Jane Caro

The Rush ruling’s clear message to victims

While the judge may have ruled in Geoffrey Rush’s favour, the subtext is clear to those who come forward: the system will not protect you. 

 

 

First—some necessary disclaimers; I have never met Geoffrey Rush and have no knowledge of him or his behaviour. I make it a rule not to criticise the judgments of our courts because I believe in our system of justice. That, of course, does not mean that judges and juries never make mistakes. It means, however, that our system is as fair as flawed humans can make it. Those who make the legal judgments that define our system have heard all the evidence and I have not, so I accept their verdicts in good faith.

Having said that, however, I am disturbed about the treatment meted out to a witness in the recently decided Rush defamation case—Eryn Jean Norvill.

Norvill was not the complainant in the defamation action in which Rush sued the Daily Telegraph and won. She was called as a witness. Indeed, she was as clear as she could be that she did not want anything she experienced when she co-starred with Rush in a Sydney Theatre Company production of King Lear raised in any official capacity. This is a woman whose story has been hijacked by others to service an agenda she never had any part in. The same can be said about ABC journalist Ashley Raper who also had her alleged experience with ex-NSW State ALP leader Luke Foley made public without her permission. What added insult to injury for Norvill was the criticism she received from the judge in the Rush case, Justice Michael Wigney, who said that she was not a credible witness who was prone to embellish and exaggerate. Norvill has stuck by the veracity of the evidence she gave.

The essential he said/she said nature of such behaviour is the problem with taking sexual harassment, abuse or assault cases to court. If the accused is judged to be innocent by the courts of justice, then the complainant is often judged to be guilty by the court of public opinion. This can happen even when the accused has been found guilty and convicted, as we saw recently with Cardinal George Pell’s accuser. If Pell is innocent as many of his supporters claim (he is appealing the verdict) then presumably his accuser must be either lying or a fantasist, prone, perhaps, to embellishment and exaggeration.

Yet, when the vulnerable—often women, often adult survivors of child sex abuse—are so reluctant to come forward they take decades to do so (the average length of time it takes survivors of child sex abuse to come forward, according to Louise Milligan, is 33 years)—that delay is enough to cast doubt on their accusations by itself. When women and other victims do take action on their own behalf immediately—in the case of Saxon Mullins, for example, or the Irish woman who accused the Belfast footballers of rape last year—they must prepare themselves to face often harrowingly aggressive cross-examination (by four separate lawyers over eight gruelling days in the Belfast case) and the possibility that if they do not win, they will be branded liars.
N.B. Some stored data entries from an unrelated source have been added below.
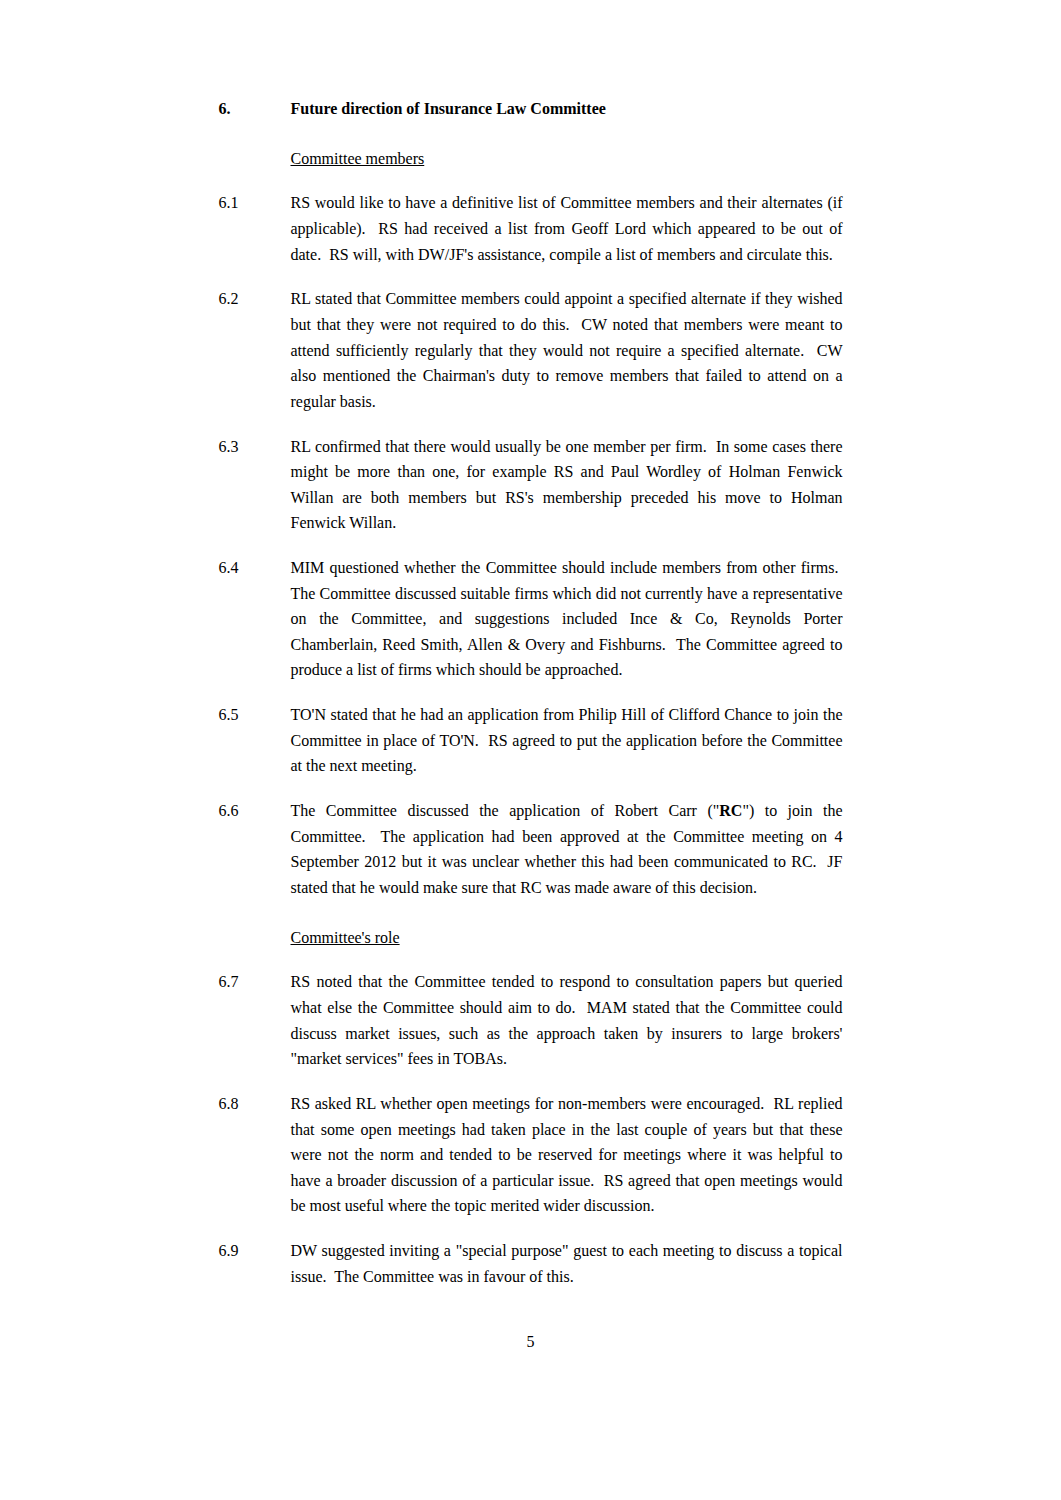6. Future direction of Insurance Law Committee
Committee members
6.1
RS would like to have a definitive list of Committee members and their alternates (if applicable). RS had received a list from Geoff Lord which appeared to be out of date. RS will, with DW/JF's assistance, compile a list of members and circulate this.
6.2
RL stated that Committee members could appoint a specified alternate if they wished but that they were not required to do this. CW noted that members were meant to attend sufficiently regularly that they would not require a specified alternate. CW also mentioned the Chairman's duty to remove members that failed to attend on a regular basis.
6.3
RL confirmed that there would usually be one member per firm. In some cases there might be more than one, for example RS and Paul Wordley of Holman Fenwick Willan are both members but RS's membership preceded his move to Holman Fenwick Willan.
6.4
MIM questioned whether the Committee should include members from other firms. The Committee discussed suitable firms which did not currently have a representative on the Committee, and suggestions included Ince & Co, Reynolds Porter Chamberlain, Reed Smith, Allen & Overy and Fishburns. The Committee agreed to produce a list of firms which should be approached.
6.5
TO'N stated that he had an application from Philip Hill of Clifford Chance to join the Committee in place of TO'N. RS agreed to put the application before the Committee at the next meeting.
6.6
The Committee discussed the application of Robert Carr ("RC") to join the Committee. The application had been approved at the Committee meeting on 4 September 2012 but it was unclear whether this had been communicated to RC. JF stated that he would make sure that RC was made aware of this decision.
Committee's role
6.7
RS noted that the Committee tended to respond to consultation papers but queried what else the Committee should aim to do. MAM stated that the Committee could discuss market issues, such as the approach taken by insurers to large brokers' "market services" fees in TOBAs.
6.8
RS asked RL whether open meetings for non-members were encouraged. RL replied that some open meetings had taken place in the last couple of years but that these were not the norm and tended to be reserved for meetings where it was helpful to have a broader discussion of a particular issue. RS agreed that open meetings would be most useful where the topic merited wider discussion.
6.9
DW suggested inviting a "special purpose" guest to each meeting to discuss a topical issue. The Committee was in favour of this.
5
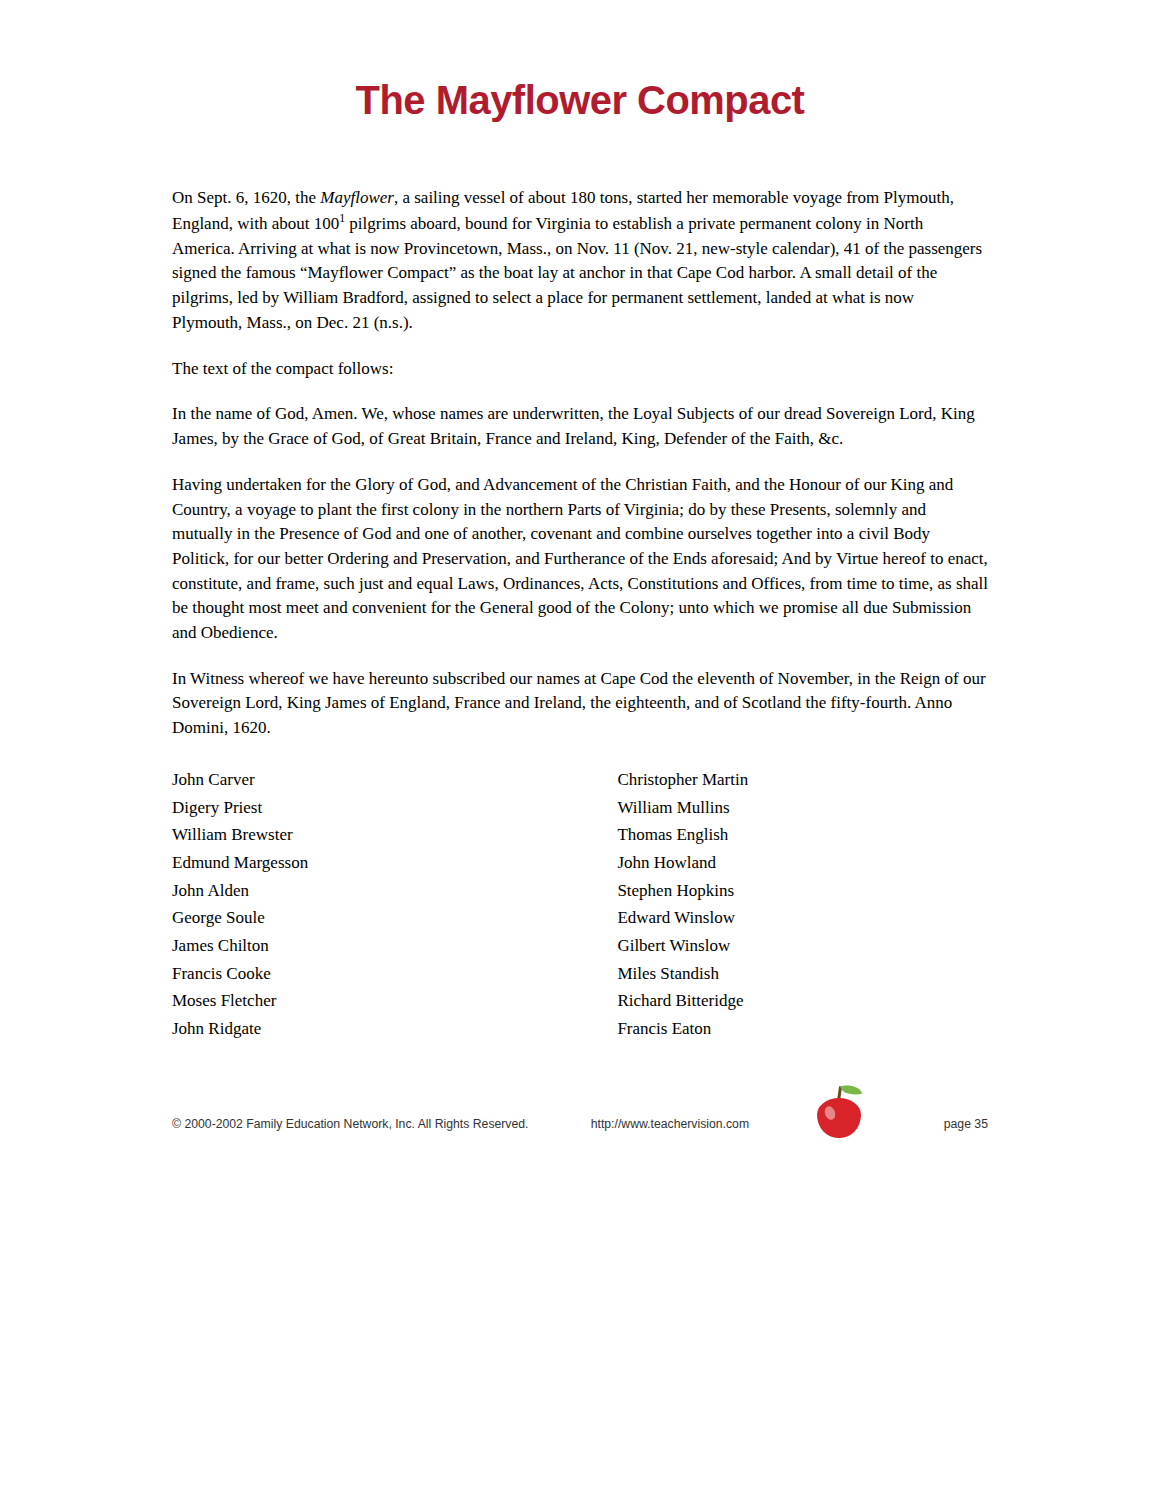The Mayflower Compact
On Sept. 6, 1620, the Mayflower, a sailing vessel of about 180 tons, started her memorable voyage from Plymouth, England, with about 1001 pilgrims aboard, bound for Virginia to establish a private permanent colony in North America. Arriving at what is now Provincetown, Mass., on Nov. 11 (Nov. 21, new-style calendar), 41 of the passengers signed the famous “Mayflower Compact” as the boat lay at anchor in that Cape Cod harbor. A small detail of the pilgrims, led by William Bradford, assigned to select a place for permanent settlement, landed at what is now Plymouth, Mass., on Dec. 21 (n.s.).
The text of the compact follows:
In the name of God, Amen. We, whose names are underwritten, the Loyal Subjects of our dread Sovereign Lord, King James, by the Grace of God, of Great Britain, France and Ireland, King, Defender of the Faith, &c.
Having undertaken for the Glory of God, and Advancement of the Christian Faith, and the Honour of our King and Country, a voyage to plant the first colony in the northern Parts of Virginia; do by these Presents, solemnly and mutually in the Presence of God and one of another, covenant and combine ourselves together into a civil Body Politick, for our better Ordering and Preservation, and Furtherance of the Ends aforesaid; And by Virtue hereof to enact, constitute, and frame, such just and equal Laws, Ordinances, Acts, Constitutions and Offices, from time to time, as shall be thought most meet and convenient for the General good of the Colony; unto which we promise all due Submission and Obedience.
In Witness whereof we have hereunto subscribed our names at Cape Cod the eleventh of November, in the Reign of our Sovereign Lord, King James of England, France and Ireland, the eighteenth, and of Scotland the fifty-fourth. Anno Domini, 1620.
| John Carver | Christopher Martin |
| Digery Priest | William Mullins |
| William Brewster | Thomas English |
| Edmund Margesson | John Howland |
| John Alden | Stephen Hopkins |
| George Soule | Edward Winslow |
| James Chilton | Gilbert Winslow |
| Francis Cooke | Miles Standish |
| Moses Fletcher | Richard Bitteridge |
| John Ridgate | Francis Eaton |
© 2000-2002 Family Education Network, Inc. All Rights Reserved. http://www.teachervision.com page 35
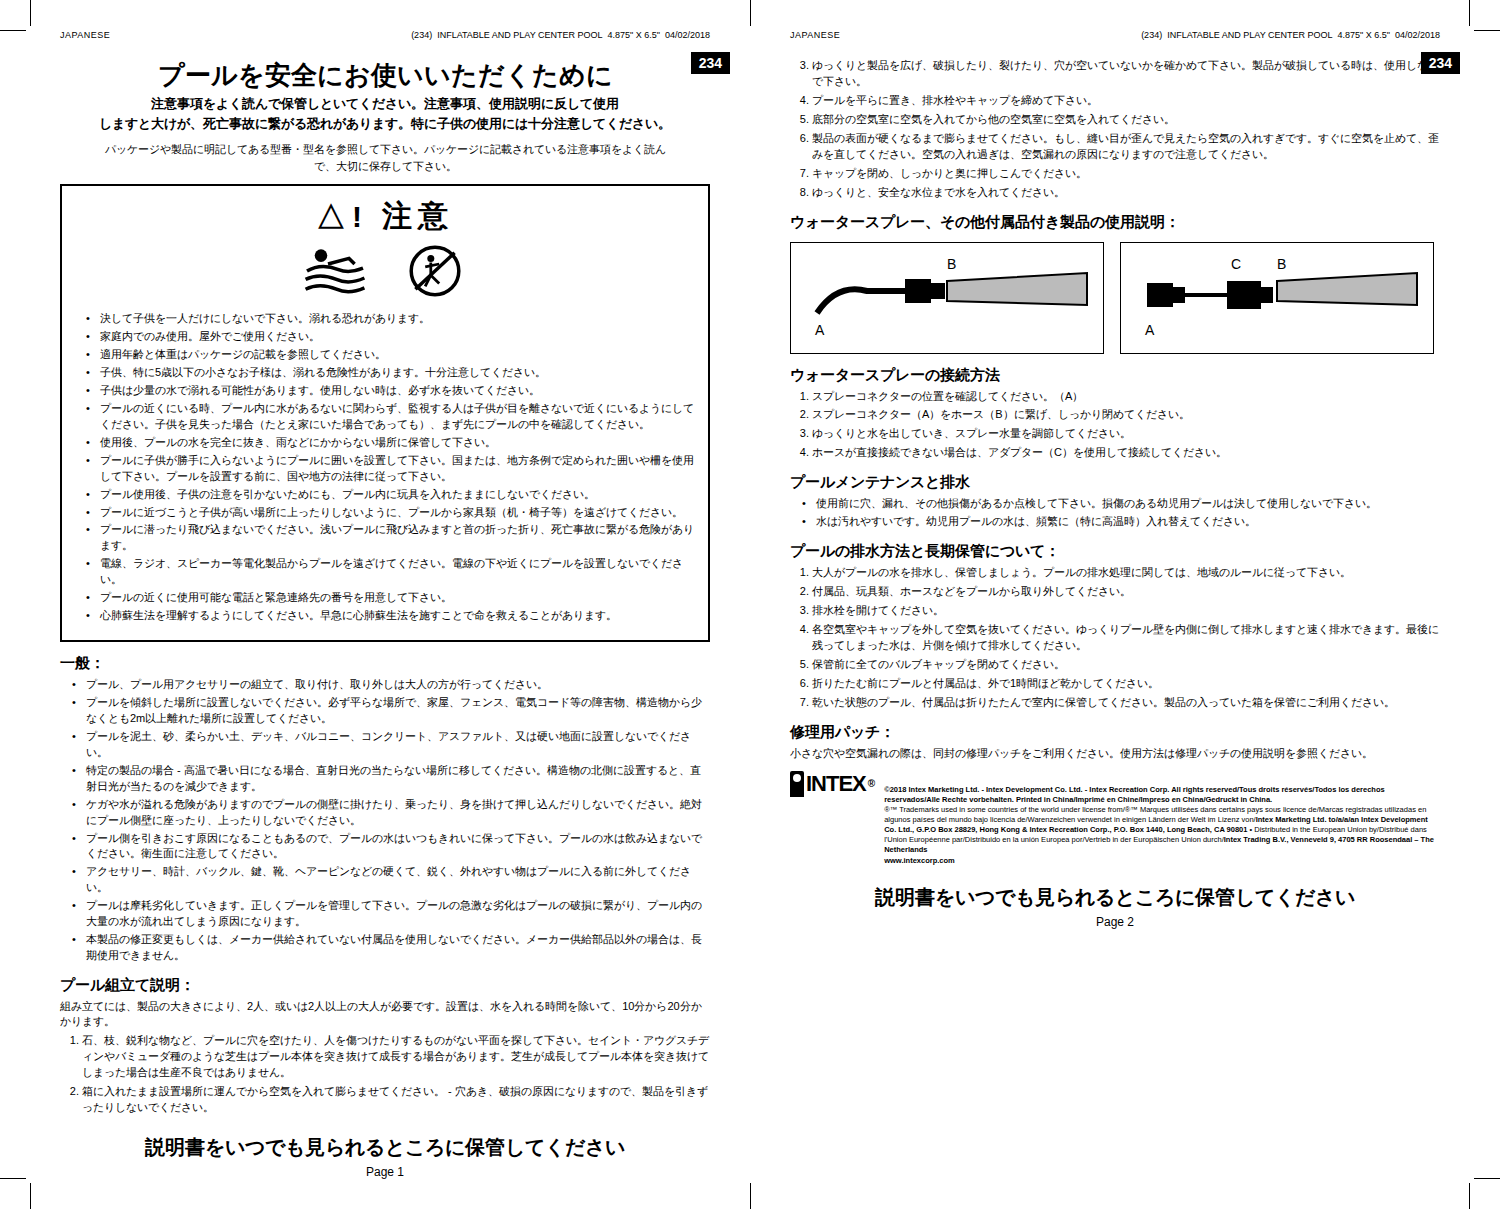JAPANESE (234) INFLATABLE AND PLAY CENTER POOL 4.875" X 6.5" 04/02/2018
234
プールを安全にお使いいただくために
注意事項をよく読んで保管しといてください。注意事項、使用説明に反して使用
しますと大けが、死亡事故に繋がる恐れがあります。特に子供の使用には十分注意してください。
パッケージや製品に明記してある型番・型名を参照して下さい。パッケージに記載されている注意事項をよく読ん
で、大切に保存して下さい。
△! 注意
決して子供を一人だけにしないで下さい。溺れる恐れがあります。
家庭内でのみ使用。屋外でご使用ください。
適用年齢と体重はパッケージの記載を参照してください。
子供、特に5歳以下の小さなお子様は、溺れる危険性があります。十分注意してください。
子供は少量の水で溺れる可能性があります。使用しない時は、必ず水を抜いてください。
プールの近くにいる時、プール内に水があるないに関わらず、監視する人は子供が目を離さないで近くにいるようにしてください。子供を見失った場合（たとえ家にいた場合であっても）、まず先にプールの中を確認してください。
使用後、プールの水を完全に抜き、雨などにかからない場所に保管して下さい。
プールに子供が勝手に入らないようにプールに囲いを設置して下さい。国または、地方条例で定められた囲いや柵を使用して下さい。プールを設置する前に、国や地方の法律に従って下さい。
プール使用後、子供の注意を引かないためにも、プール内に玩具を入れたままにしないでください。
プールに近づこうと子供が高い場所に上ったりしないように、プールから家具類（机・椅子等）を遠ざけてください。
プールに潜ったり飛び込まないでください。浅いプールに飛び込みますと首の折った折り、死亡事故に繋がる危険があります。
電線、ラジオ、スピーカー等電化製品からプールを遠ざけてください。電線の下や近くにプールを設置しないでください。
プールの近くに使用可能な電話と緊急連絡先の番号を用意して下さい。
心肺蘇生法を理解するようにしてください。早急に心肺蘇生法を施すことで命を救えることがあります。
一般：
プール、プール用アクセサリーの組立て、取り付け、取り外しは大人の方が行ってください。
プールを傾斜した場所に設置しないでください。必ず平らな場所で、家屋、フェンス、電気コード等の障害物、構造物から少なくとも2m以上離れた場所に設置してください。
プールを泥土、砂、柔らかい土、デッキ、バルコニー、コンクリート、アスファルト、又は硬い地面に設置しないでください。
特定の製品の場合 - 高温で暑い日になる場合、直射日光の当たらない場所に移してください。構造物の北側に設置すると、直射日光が当たるのを減少できます。
ケガや水が溢れる危険がありますのでプールの側壁に掛けたり、乗ったり、身を掛けて押し込んだりしないでください。絶対にプール側壁に座ったり、上ったりしないでください。
プール側を引きおこす原因になることもあるので、プールの水はいつもきれいに保って下さい。プールの水は飲み込まないでください。衛生面に注意してください。
アクセサリー、時計、バックル、鍵、靴、ヘアーピンなどの硬くて、鋭く、外れやすい物はプールに入る前に外してください。
プールは摩耗劣化していきます。正しくプールを管理して下さい。プールの急激な劣化はプールの破損に繋がり、プール内の大量の水が流れ出てしまう原因になります。
本製品の修正変更もしくは、メーカー供給されていない付属品を使用しないでください。メーカー供給部品以外の場合は、長期使用できません。
プール組立て説明：
組み立てには、製品の大きさにより、2人、或いは2人以上の大人が必要です。設置は、水を入れる時間を除いて、10分から20分かかります。
石、枝、鋭利な物など、プールに穴を空けたり、人を傷つけたりするものがない平面を探して下さい。セイント・アウグスチディンやバミューダ種のような芝生はプール本体を突き抜けて成長する場合があります。芝生が成長してプール本体を突き抜けてしまった場合は生産不良ではありません。
箱に入れたまま設置場所に運んでから空気を入れて膨らませてください。 - 穴あき、破損の原因になりますので、製品を引きずったりしないでください。
説明書をいつでも見られるところに保管してください
Page 1
JAPANESE (234) INFLATABLE AND PLAY CENTER POOL 4.875" X 6.5" 04/02/2018
234
ゆっくりと製品を広げ、破損したり、裂けたり、穴が空いていないかを確かめて下さい。製品が破損している時は、使用しないで下さい。
プールを平らに置き、排水栓やキャップを締めて下さい。
底部分の空気室に空気を入れてから他の空気室に空気を入れてください。
製品の表面が硬くなるまで膨らませてください。もし、縫い目が歪んで見えたら空気の入れすぎです。すぐに空気を止めて、歪みを直してください。空気の入れ過ぎは、空気漏れの原因になりますので注意してください。
キャップを閉め、しっかりと奥に押しこんでください。
ゆっくりと、安全な水位まで水を入れてください。
ウォータースプレー、その他付属品付き製品の使用説明：
A B
A C B
ウォータースプレーの接続方法
スプレーコネクターの位置を確認してください。（A）
スプレーコネクター（A）をホース（B）に繋げ、しっかり閉めてください。
ゆっくりと水を出していき、スプレー水量を調節してください。
ホースが直接接続できない場合は、アダプター（C）を使用して接続してください。
プールメンテナンスと排水
使用前に穴、漏れ、その他損傷があるか点検して下さい。損傷のある幼児用プールは決して使用しないで下さい。
水は汚れやすいです。幼児用プールの水は、頻繁に（特に高温時）入れ替えてください。
プールの排水方法と長期保管について：
大人がプールの水を排水し、保管しましょう。プールの排水処理に関しては、地域のルールに従って下さい。
付属品、玩具類、ホースなどをプールから取り外してください。
排水栓を開けてください。
各空気室やキャップを外して空気を抜いてください。ゆっくりプール壁を内側に倒して排水しますと速く排水できます。最後に残ってしまった水は、片側を傾けて排水してください。
保管前に全てのバルブキャップを閉めてください。
折りたたむ前にプールと付属品は、外で1時間ほど乾かしてください。
乾いた状態のプール、付属品は折りたたんで室内に保管してください。製品の入っていた箱を保管にご利用ください。
修理用パッチ：
小さな穴や空気漏れの際は、同封の修理パッチをご利用ください。使用方法は修理パッチの使用説明を参照ください。
INTEX®
©2018 Intex Marketing Ltd. - Intex Development Co. Ltd. - Intex Recreation Corp. All rights reserved/Tous droits réservés/Todos los derechos reservados/Alle Rechte vorbehalten. Printed in China/Imprimé en Chine/Impreso en China/Gedruckt in China.
®™ Trademarks used in some countries of the world under license from/®™ Marques utilisées dans certains pays sous licence de/Marcas registradas utilizadas en algunos países del mundo bajo licencia de/Warenzeichen verwendet in einigen Ländern der Welt im Lizenz von/Intex Marketing Ltd. to/a/a/an Intex Development Co. Ltd., G.P.O Box 28829, Hong Kong & Intex Recreation Corp., P.O. Box 1440, Long Beach, CA 90801 • Distributed in the European Union by/Distribué dans l'Union Européenne par/Distribuido en la unión Europea por/Vertrieb in der Europäischen Union durch/Intex Trading B.V., Venneveld 9, 4705 RR Roosendaal – The Netherlands
www.intexcorp.com
説明書をいつでも見られるところに保管してください
Page 2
Almost worse, when women stare their options in the face and decide to cut their losses and try to deal with the situation within their workplace or by venting to friends, they are also risking being blamed or doubted because they are not willing to take their accusations any further.

Prior to the #MeToo movement in 2017, it was shame that kept many women and children silent about the abuse they had suffered at the hands of those with more power. It seems to be peculiarly human to feel responsible for one’s own vulnerability. I think the outpouring of millions of secrets that accompanied #MeToo has taken some of that shame away. At the time, I wrote that breaking the silence around sexual harassment, abuse and assault made the world a little safer for the vulnerable and a little less safe for those who would exploit their power. I still think that is true. However, the silencing tactics also appear to have ratcheted up a notch.

The message to women and other victims of sexual abuse and harassment that is currently being sent by our justice system, some of the media, and many in the general public is that there is no right way to approach the problem. Speak up and you risk further intrusion, humiliation, criticism and judgment. Don’t speak up but fail to prevent others speaking up about your experience and you also risk having your personal life and character dragged through the mud. Don’t speak up to anyone ever and you help return us to a world where silence protects the abusers of power.

Heads the powerful win, tails the powerless lose.

 

Jane Caro

Jane Caro has a low boredom threshold and so wears many hats; including author, novelist, lecturer, mentor, social commentator, columnist, workshop facilitator, speaker, broadcaster and award winning advertising writer.